Without the legislation, said Frankie Berger, the director of advocacy at the Advocacy Treatment Center in Arlington, Va., the least restrictive alternative right now in Pennsylvania is either jail or involuntary inpatient treatment.
The legislation, Ms. Berger said, would allow those who are too sick to realize they need help to receive court-ordered outpatient treatment.
However, the legislation, House Bill 1233, does not provide any new funding for community mental health services, and groups such as the Mental Health Association in Pennsylvania, NAMI Keystone PA, and Disability Rights Pennsylvania are opposed to it.
“We have many concerns,” about the bill, said Carol Horowitz, managing attorney at Disability Rights Pennsylvania.
Among the issues Ms. Horowitz and other advocates have raised: the bill provides no new mental health funding, and doesn’t require counties to add mental health services they don’t already offer. Ms. Horowitz and other advocates also say they believe it is unlikely to prevent violent tragedies, as some proponents of the bill have said.

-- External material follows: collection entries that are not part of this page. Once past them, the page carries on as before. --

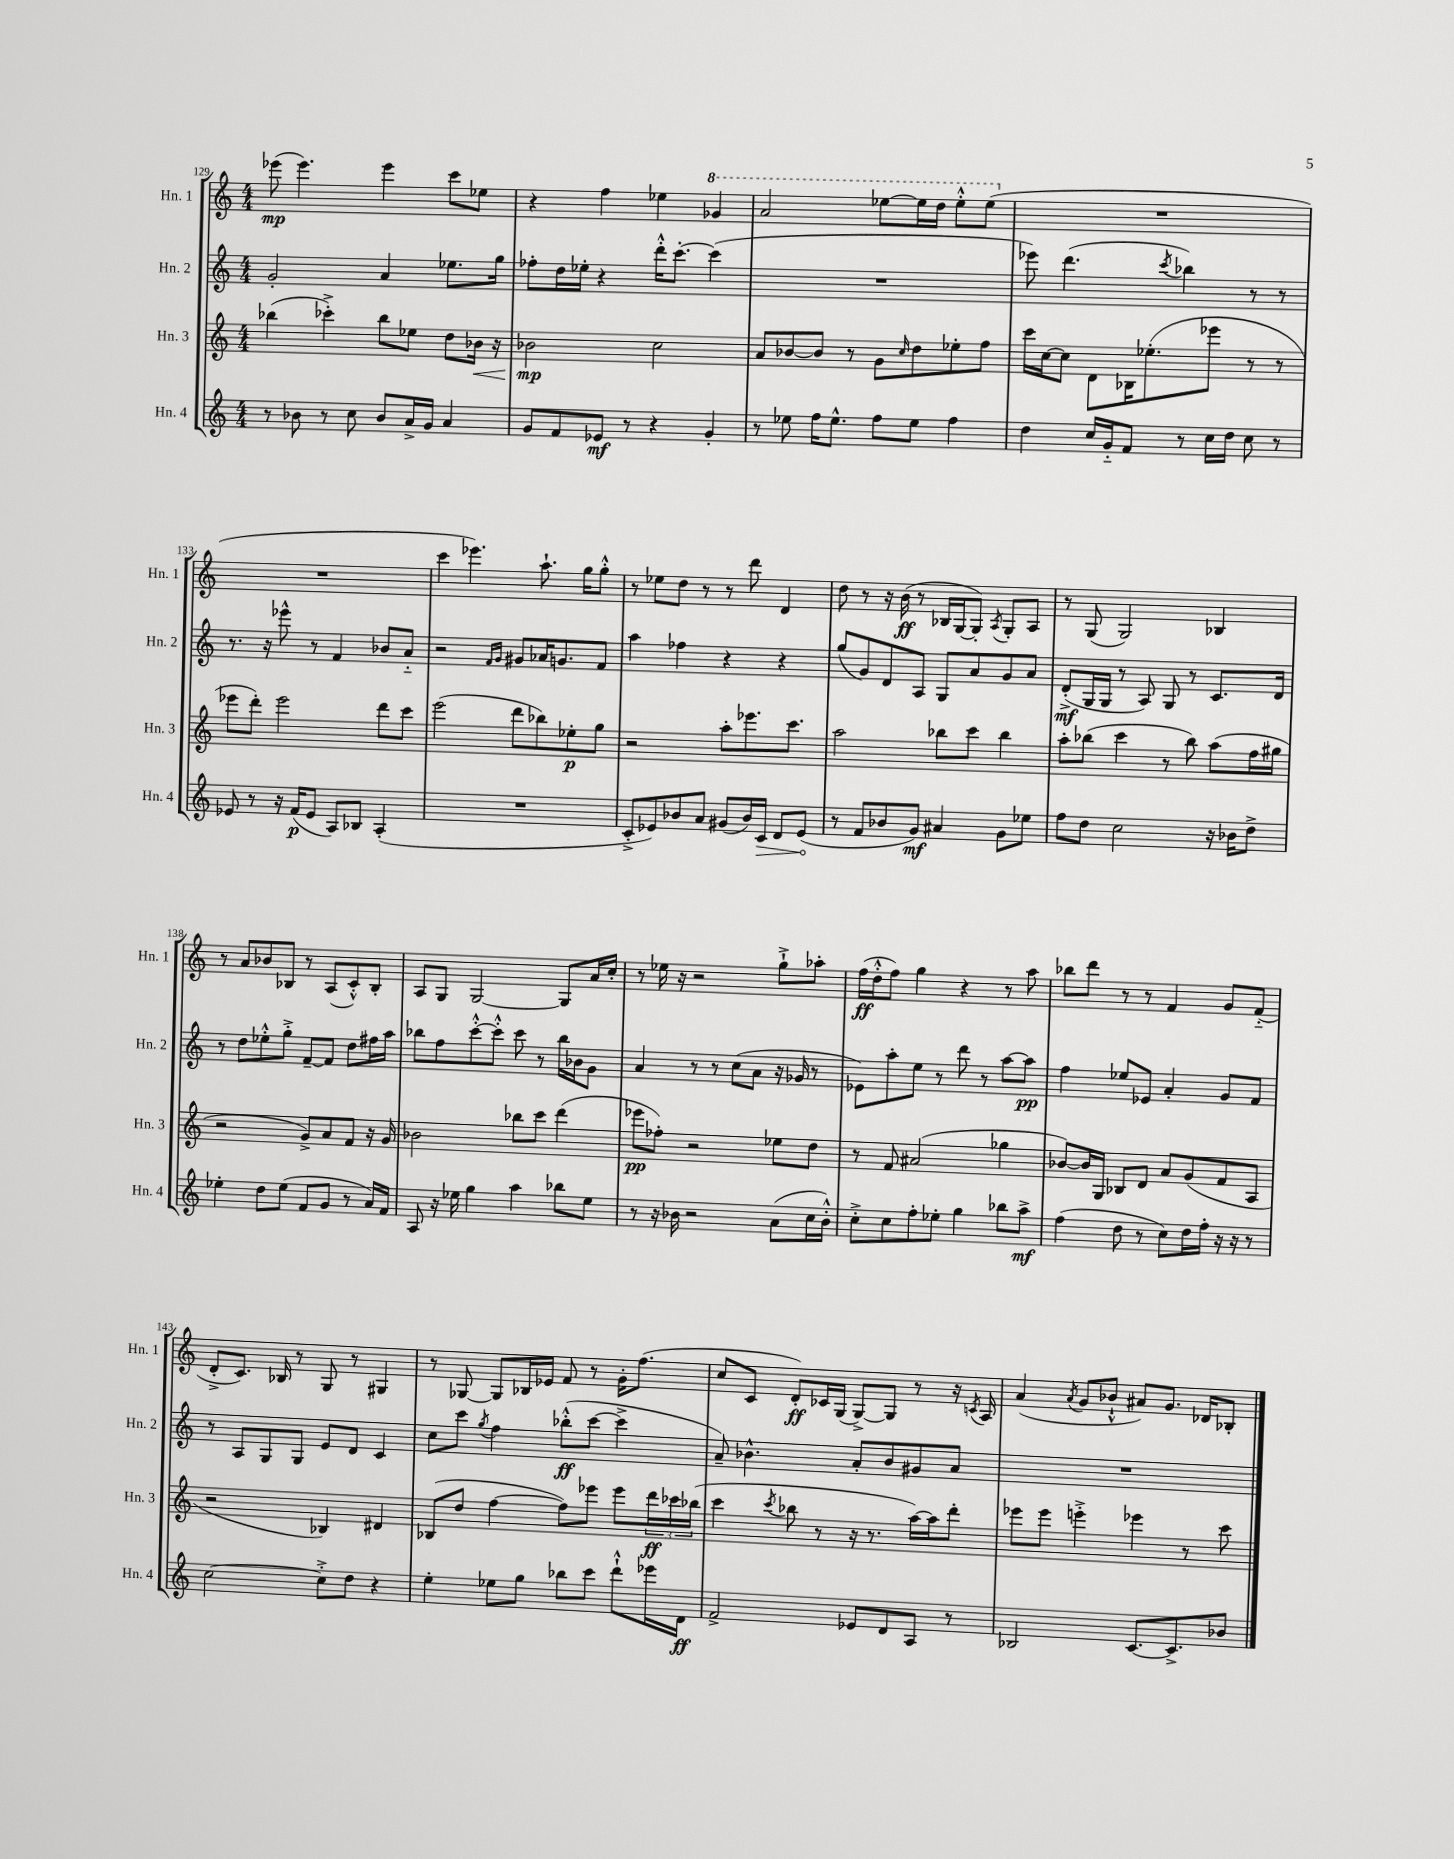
<<
\new StaffGroup <<
\new Staff = "s0" \with { instrumentName = "Hn. 1" shortInstrumentName = "Hn. 1" } {
    \clef treble \key c \major \numericTimeSignature \time 4/4
    ees'''8\mp( ees'''4.) ees'''4 c'''8 ees''8 |
    r4 f''4 ees''4 \ottava #1 ges''4 |
    a''2 ees'''8~ ees'''16 d'''16 ees'''8-.-^ ees'''8( \ottava #0 |
    R1 |
    R1 |
    c'''4 ees'''4.) a''8.-! g''16 g''8-.-^ |
    r8 ees''8 d''8 r8 r8 d'''8 d'4 |
    d''8 r8 r16 b'16\ff( r8 bes16 g16~ g8-.) \acciaccatura { a8 } g8-. a8 |
    r8 g8( g2) bes4 |
    r8 a'8 bes'8 bes8 r8 a8( c'8-.-^) bes8-. |
    a8 g8 g2~ g8 a'16 c''16-. |
    r8 ees''16 r16 r2 g''8-!-> aes''8-. |
    f''16\ff( d''16-.-^ f''8) g''4 r4 r8 a''8 |
    bes''8 d'''8 r8 r8 f'4 g'8 f'8-_( |
    d'8-.-> c'8.) bes16 r8 g8 r8 gis4 |
    r8 ges8~ ges8 bes16 ees'16 f'8 r8 g'16-. f''8.( |
    c''8 c'8 d'8-.\ff) ces'16 g16( g8~->) g8 r8 r16 \acciaccatura { c'8 } a16 |
    a'4( \acciaccatura { a'8 } g'8 bes'8-!-^ ais'8) g'8. des'16 bes8-. \bar "|." |
}
\new Staff = "s1" \with { instrumentName = "Hn. 2" shortInstrumentName = "Hn. 2" } {
    \clef treble \key c \major \numericTimeSignature \time 4/4
    g'2-. a'4 ees''8. g''16 |
    fes''8-. d''16 ees''16-. r4 d'''16-.-^ c'''8.~-. c'''4( |
    R1 |
    ees'''8) d'''4.( \acciaccatura { c'''8 } bes''4) r8 r8 |
    r8. r16 ees'''8-^ r8 f'4 bes'8 a'8-_ |
    r2 \grace { f'16 g'16 } gis'8 aes'16 g'8. f'8 |
    a''4 fes''4 r4 r4 |
    g''8( g'8) d'8 a8 g8 a'8 g'8 a'8 |
    d'8-.->\mf( g16 g16 r8 a8) g8 r8 c'8. d'16 |
    r8 d''8 ees''8-.-^ g''8-.-> f'8~-- f'8 d''8 fis''16 a''16 |
    bes''8 f''8 c'''8~-.-^ c'''8-.-^ c'''8 r8 bes''16 bes'16 g'8 |
    a'4 r8 r8 c''8( a'8 r16 ges'16 r8 |
    ees'8) a''8-. e''8 r8 d'''8 r8 a''8~ a''8\pp |
    f''4 ees''8 ees'8 a'4-. g'8 f'8 |
    r8 a8 g8 g8 e'8 d'8 c'4 |
    c''8 c'''8 \acciaccatura { g''8 } f''4 bes''8-.-^\ff( c'''8~ c'''4-> |
    a'8--) bes'4.-^ a'8-. bes'8 gis'8 a'8 |
    R1 \bar "|." |
}
\new Staff = "s2" \with { instrumentName = "Hn. 3" shortInstrumentName = "Hn. 3" } {
    \clef treble \key c \major \numericTimeSignature \time 4/4
    bes''4( ces'''4-.->) bes''8 ees''8 d''8 bes'16\< r16 |
    bes'2\mp\! c''2 |
    a'8 bes'8~ bes'8 r8 g'8 \grace { c''16 } d''8 ees''8-. f''8 |
    c'''16 c''16~ c''8 d'8 bes16 ees''8.-.( ees'''8 r8 r8 |
    ees'''8 d'''8-.) ees'''2 d'''8 c'''8 |
    e'''2( d'''8 bes''8) ees''8-.\p g''8 |
    r2 a''8-. ees'''8. c'''8. |
    a''2 bes''8 c'''8 bes''4 |
    a''8-. bes''8( c'''4 r8 bes''8) a''8( f''16 gis''16 |
    r2 g'8->) a'8 f'8 r16 g'16 |
    bes'2 bes''8 c'''8 d'''4( |
    ees'''8\pp fes''8-.) r2 ees''8 d''8 |
    r8 f'8 ais'2( ges''4 |
    bes'8~) bes'16 g16 bes8 d'8 a'8 g'8( f'8 a8 |
    r2 bes4) dis'4 |
    bes8( d''8 f''4~ f''8) ees'''8 ees'''8 \tuplet 3/2 { d'''16\ff ces'''16 bes''16( } |
    c'''4 \acciaccatura { c'''8 } bes''8 r8 r16 r8. a''16~) a''16 d'''8-. |
    ees'''8 ees'''8 e'''4-.-> ees'''4 r8 c'''8 \bar "|." |
}
\new Staff = "s3" \with { instrumentName = "Hn. 4" shortInstrumentName = "Hn. 4" } {
    \clef treble \key c \major \numericTimeSignature \time 4/4
    r8 bes'8 r8 c''8 bes'8 a'16-> g'16 a'4 |
    g'8 f'8 ees'8\mf r8 r4 g'4-. |
    r8 ees''8 f''16 ees''8.-^ f''8 ees''8 f''4 |
    d''4 c''16 g'16-_ f'8 r8 c''16 d''16 c''8 r8 |
    ees'8 r8 r16 f'16\p( ees'8 a8) bes8 a4-.( |
    R1 |
    c'8-.-> ees'8) bes'8 a'8 gis'8( bes'16) \once \override Hairpin.circled-tip = ##t c'16\> d'8 ees'8\!( |
    r8 f'8 bes'8 g'8\mf) ais'4 g'8 ees''8 |
    f''8 d''8 c''2 r16 bes'16 d''8-> |
    ees''4-. d''8 ees''8( f'8 g'8 r8 a'16) f'16 |
    a8 r16 ees''16 g''4 a''4 bes''8 ees''8 |
    r8 r16 bes'16 r2 a'8( c''16 bes'16-.-^) |
    c''8-.-> c''8 f''8-. ees''8-. g''4 bes''8 a''8->\mf |
    f''4( d''8 r8 c''8) d''16 f''16-. r16 r16 r8 |
    c''2~ c''8-.-> d''8 r4 |
    e''4-. ees''8 g''8 bes''8 c'''8 d'''8-!-^ ees'''16 d'16\ff |
    f'2-> ees'8 d'8 a8 r8 |
    bes2 c'8.~ c'8.-> bes'8 \bar "|." |
}
>>
>>
\layout { \context { \Score currentBarNumber = #129 } }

“Not all counties have Assertive Community Treatment Teams or mobile medication units and this bill will not make such services available even if an individual needs them,” according to an alert sent by Disability Rights Pennsylvania urging a ‘no’ vote.
Assertive community treatment teams offer community-based treatment for individuals with severe and persistent mental illness, such as service coordination and crisis assessment and intervention. Mobile medication services are for individuals who have difficulty managing medications on their own
“Since there is no funding attached to the legislation, the intensive supports that a person might need will not be available in all areas. It will matter a great deal which county you live in.”
A number of family members of people with serious mental illness have championed the bill.
Ruth Johnston’s son, Levi Staver, is in prison after pleading guilty but mentally ill to third-degree murder for the 2013 stabbing death of his grandmother. Ms. Johnston has written two letters to legislators advocating on behalf of the bill.
Staver has been diagnosed with paranoid schizophrenia, and his family struggled for years to try to force him into treatment before he committed his first violent act — killing his grandmother.
Each time they sought help, they were told nothing could be done because Staver was not dangerous.
“Everyone knew we were waiting for that one dangerous moment, hoping it might not be too serious,” his mother wrote in a letter to a letter to the chairwoman of the Senate Health and Human Services Committee.
“That’s the only strategy state law allowed.”
Ms. Johnston urged passage of the bill.